• _The task_: Restate, word for word, each record that follows.

• _Information shown_:
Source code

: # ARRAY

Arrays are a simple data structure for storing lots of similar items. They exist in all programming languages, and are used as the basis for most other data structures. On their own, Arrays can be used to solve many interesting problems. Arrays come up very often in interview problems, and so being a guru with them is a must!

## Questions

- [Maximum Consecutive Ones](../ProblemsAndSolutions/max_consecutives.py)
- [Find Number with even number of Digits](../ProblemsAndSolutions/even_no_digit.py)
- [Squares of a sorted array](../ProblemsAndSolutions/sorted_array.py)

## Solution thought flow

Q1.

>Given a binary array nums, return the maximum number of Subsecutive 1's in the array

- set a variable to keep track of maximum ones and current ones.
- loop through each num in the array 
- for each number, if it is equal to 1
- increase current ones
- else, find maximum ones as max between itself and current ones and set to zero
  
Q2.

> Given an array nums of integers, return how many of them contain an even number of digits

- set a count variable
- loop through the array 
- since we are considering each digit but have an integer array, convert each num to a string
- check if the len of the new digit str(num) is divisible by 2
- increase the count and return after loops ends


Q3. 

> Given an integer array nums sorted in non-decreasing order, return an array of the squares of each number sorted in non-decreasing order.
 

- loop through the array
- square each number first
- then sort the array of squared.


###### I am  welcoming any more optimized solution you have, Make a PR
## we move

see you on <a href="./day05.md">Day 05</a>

• _Response to the task_:
Source code

: # ARRAY

Arrays are a simple data structure for storing lots of similar items. They exist in all programming languages, and are used as the basis for most other data structures. On their own, Arrays can be used to solve many interesting problems. Arrays come up very often in interview problems, and so being a guru with them is a must!

## Questions

- [Maximum Consecutive Ones](../ProblemsAndSolutions/max_consecutives.py)
- [Find Number with even number of Digits](../ProblemsAndSolutions/even_no_digit.py)
- [Squares of a sorted array](../ProblemsAndSolutions/sorted_array.py)

## Solution thought flow

Q1.

>Given a binary array nums, return the maximum number of Subsecutive 1's in the array

- set a variable to keep track of maximum ones and current ones.
- loop through each num in the array 
- for each number, if it is equal to 1
- increase current ones
- else, find maximum ones as max between itself and current ones and set to zero
  
Q2.

> Given an array nums of integers, return how many of them contain an even number of digits

- set a count variable
- loop through the array 
- since we are considering each digit but have an integer array, convert each num to a string
- check if the len of the new digit str(num) is divisible by 2
- increase the count and return after loops ends


Q3. 

> Given an integer array nums sorted in non-decreasing order, return an array of the squares of each number sorted in non-decreasing order.
 

- loop through the array
- square each number first
- then sort the array of squared.


###### I am  welcoming any more optimized solution you have, Make a PR
## we move

see you on <a href="./day05.md">Day 05</a>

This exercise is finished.